Dans un compte rendu de Nous, décolonisés, Denise Brahimi souligne la portée d’une critique du Nous identitaire : « L’aboutissement de la critique du nous aboutit au constat que celui-ci a été pris en otage par une coterie, celle des intellectuels anti-occidentaux qui, par leur chauvinisme, ont exclu toute possibilité que le nous rejoigne la communauté de tous les hommes (p. 94) – ce qui est une certaine façon de l’empêcher d’exister. » [46]

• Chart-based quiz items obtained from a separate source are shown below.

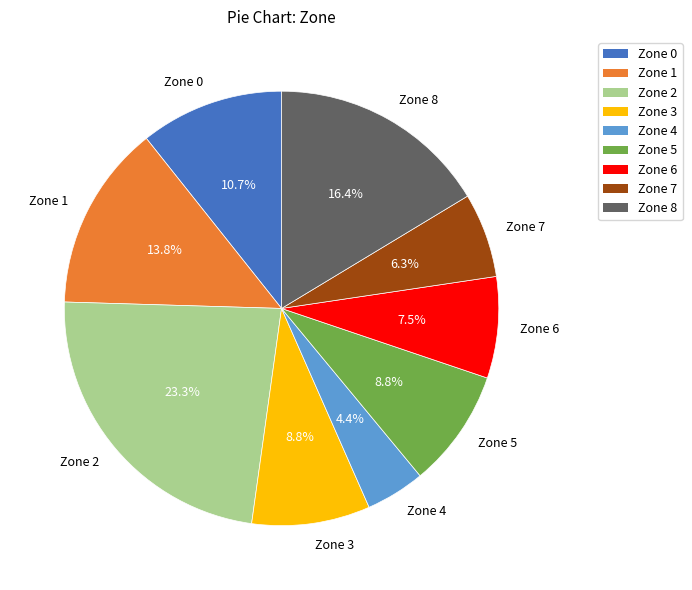

Count the number of slices in the pie.

9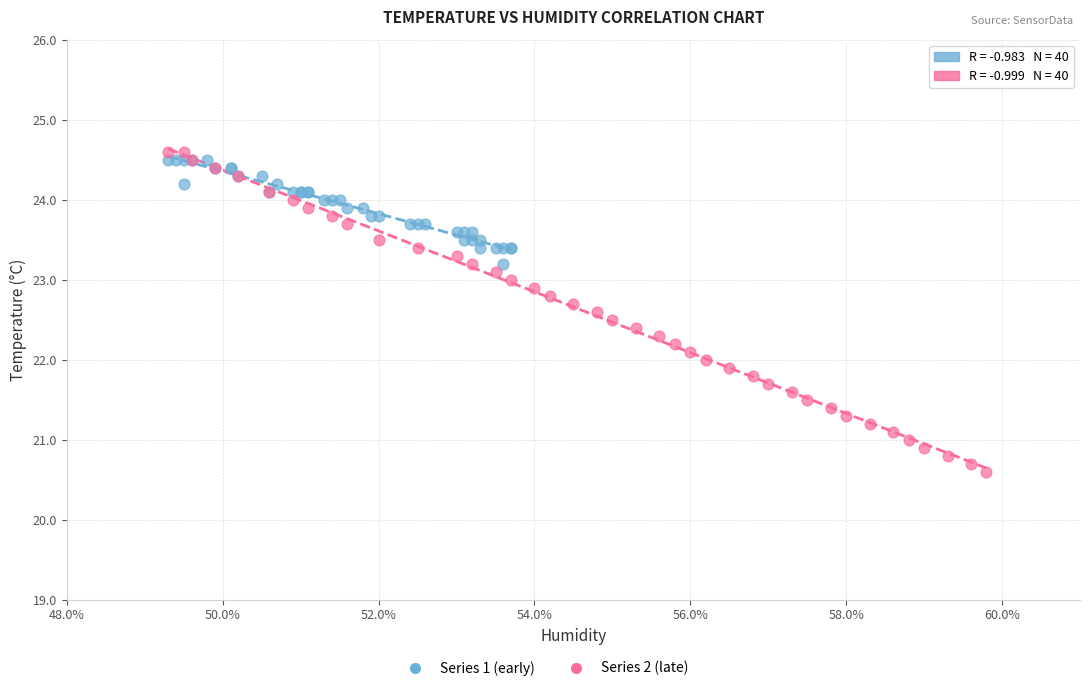

Which series reaches the minimum Y coordinate?

Series 2 (late)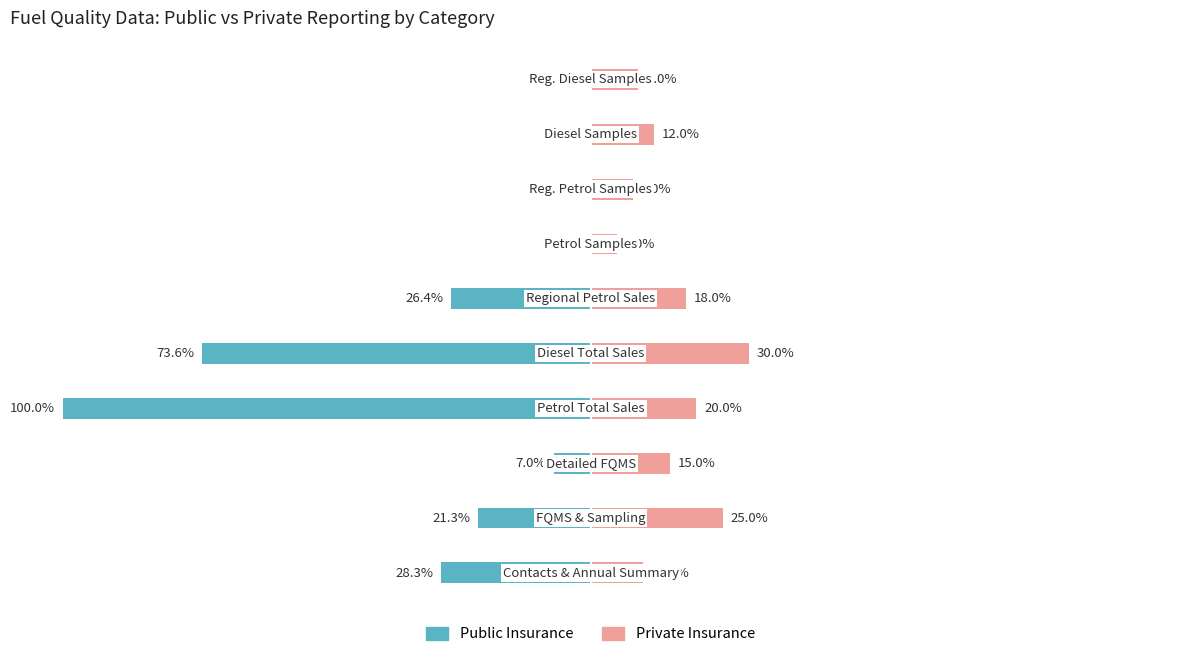

Reading left to right, what are all the values shown in this chart?

Public Insurance: −125=-28.3	−100=-21.3	−75=-7.0	−50=-100.0	−25=-73.6	0=-26.4	25=-0.0	50=-0.0	75=-0.0	100=-0.0
Private Insurance: −125=10.0	−100=25.0	−75=15.0	−50=20.0	−25=30.0	0=18.0	25=5.0	50=8.0	75=12.0	100=9.0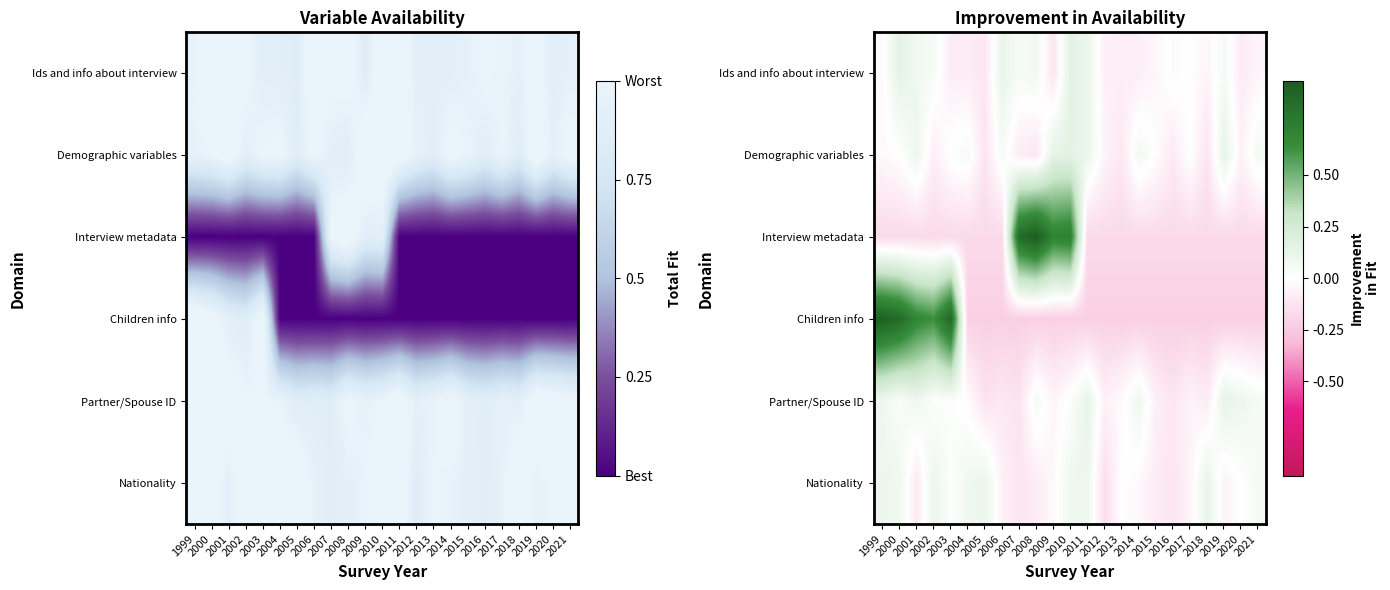

Rank the series by their maximum value, from highest to lowest.

Interview metadata, Children info, Ids and info about interview, Demographic variables, Partner/Spouse ID, Nationality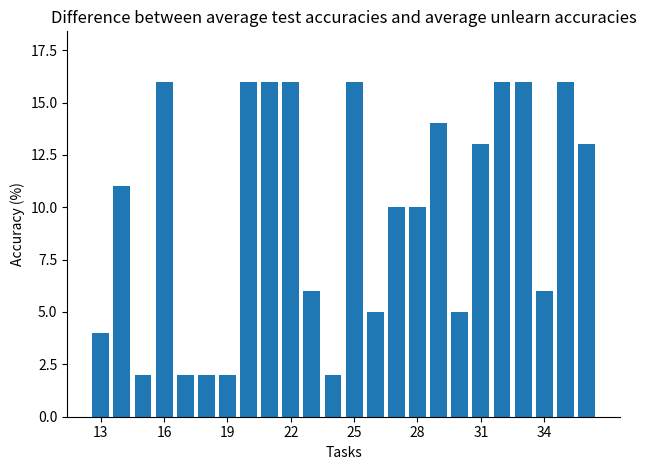

How many series are shown in this chart?

1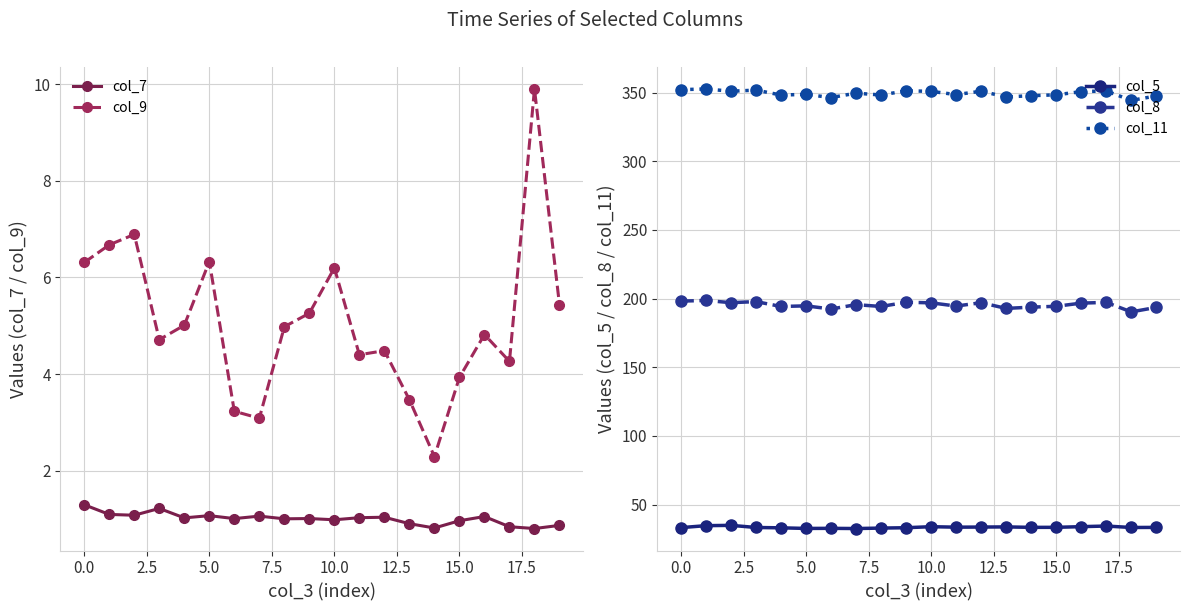

How many lines are shown in the chart?

5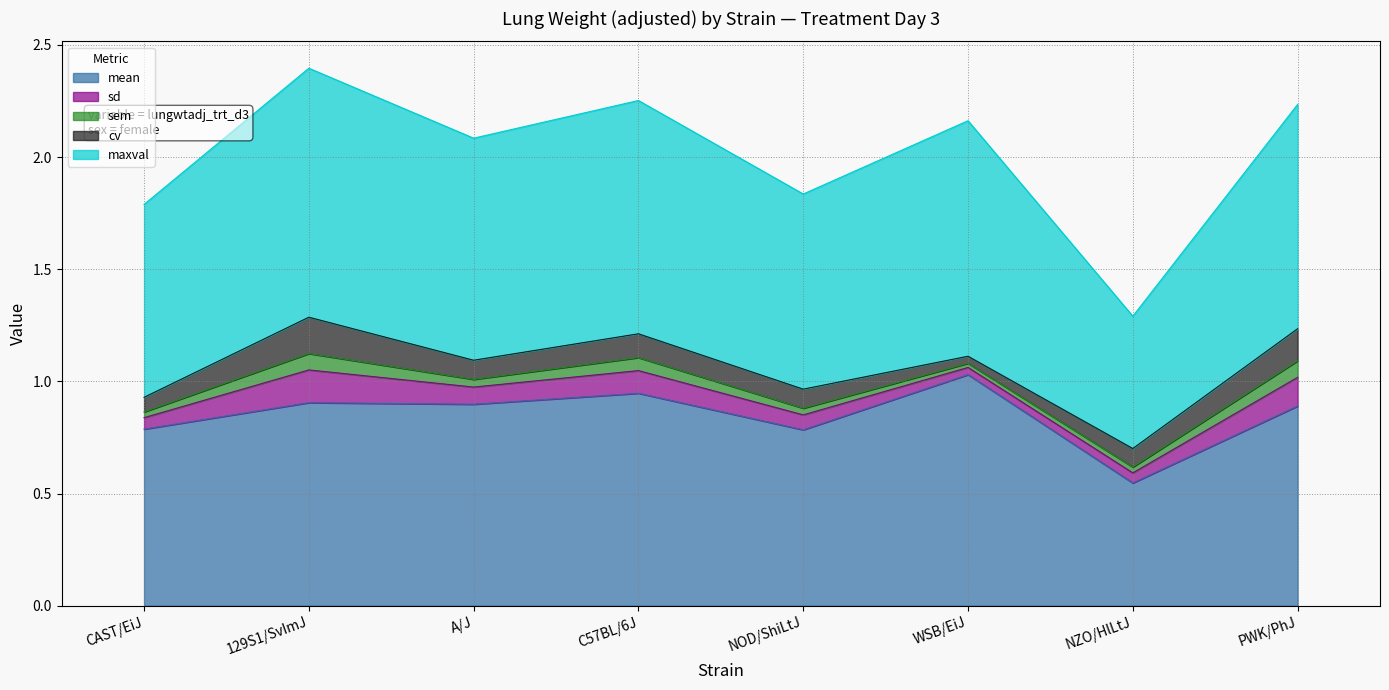

What is the spread (max minus min) of values at CAST/EiJ?

0.8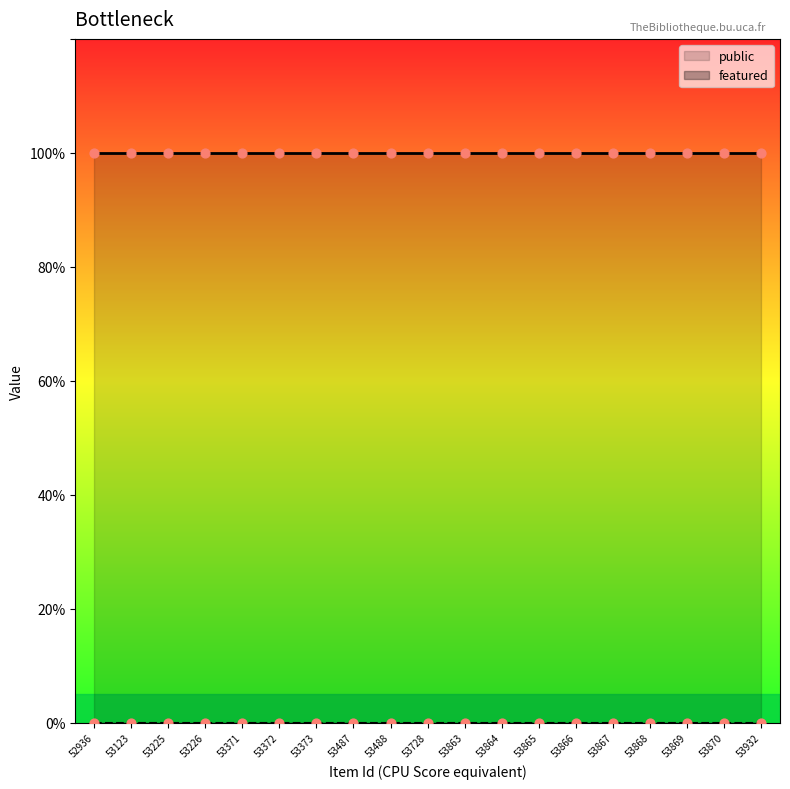

Is the value of public at 53225 greater than the value of featured at 53865?

Yes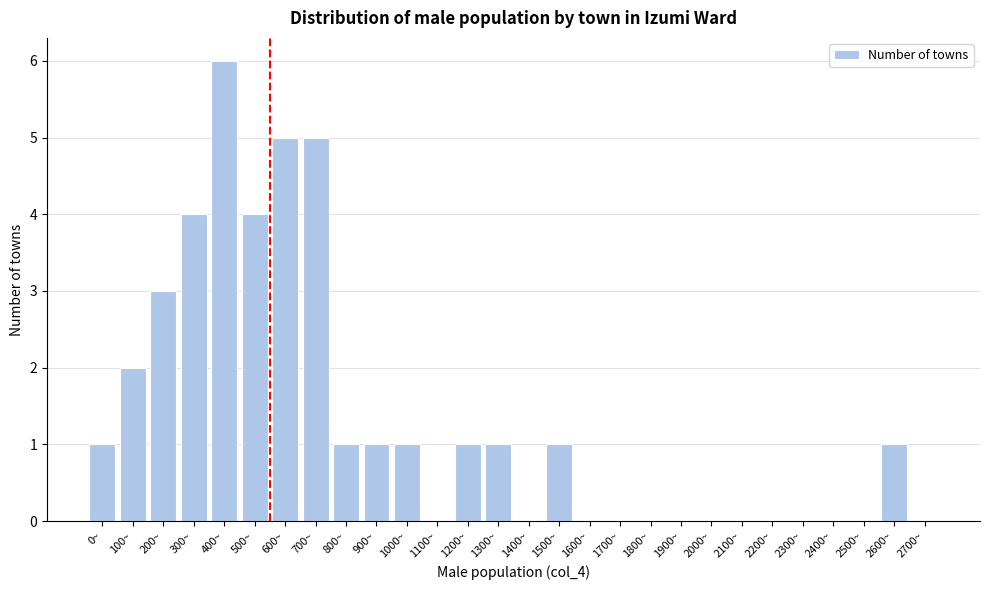

Reading left to right, list all the values displayed in this chart.

0~=1	100~=2	200~=3	300~=4	400~=6	500~=4	600~=5	700~=5	800~=1	900~=1	1000~=1	1100~=0	1200~=1	1300~=1	1400~=0	1500~=1	1600~=0	1700~=0	1800~=0	1900~=0	2000~=0	2100~=0	2200~=0	2300~=0	2400~=0	2500~=0	2600~=1	2700~=0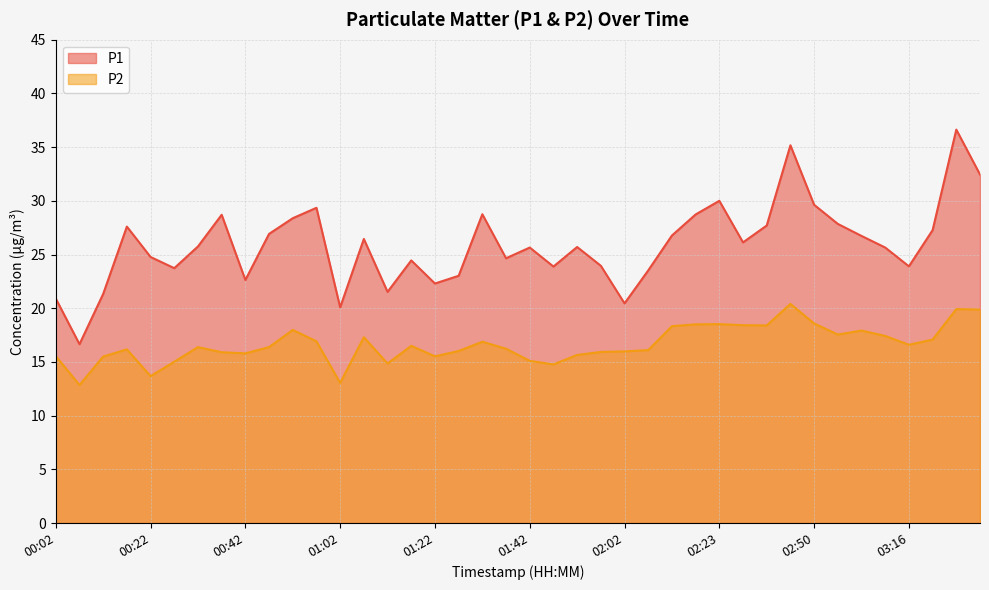

What is the value of the P1 point at the 29th from the left?

30.0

Parallèlement, dans la préface de 2003 à L’Orientalisme (1978), Edward Saïd a formulé une courageuse (auto) critique de l’idéologie postcoloniale. Il replace en effet les études postcoloniales dans le cadre d’une science historique et comparative des cultures, en prenant Erich Auerbach pour guide. Non seulement il ose se définir à la fois comme Arabe et Américain, mais il critique l’antioccidentalisme et récuse toute essentialisation polémique ou guerrière qui conduirait à un affrontement entre ces stéréotypes massifs que sont l’Orient et l’Occident. Il conclut : « L’esprit critique n’obéit pas à l’injonction d’entrer en guerre contre un ennemi officiel ou l’autre. Loin d’un choc des civilisations préfabriqué, nous devons nous concentrer sur le lent travail en commun des cultures qui se chevauchent, empruntent les unes aux autres et cohabitent de manière bien plus profonde que ne le laissent penser des modes de compréhension réducteurs et inauthentiques. » [47] Bouleversé par l’émergence d’Al Qaïda et le déclenchement de la guerre en Irak, il aura tenu, peu avant sa mort annoncée, à récuser les discours de haine qui s’étaient recommandés de lui et se développaient dans le domaine postcolonial.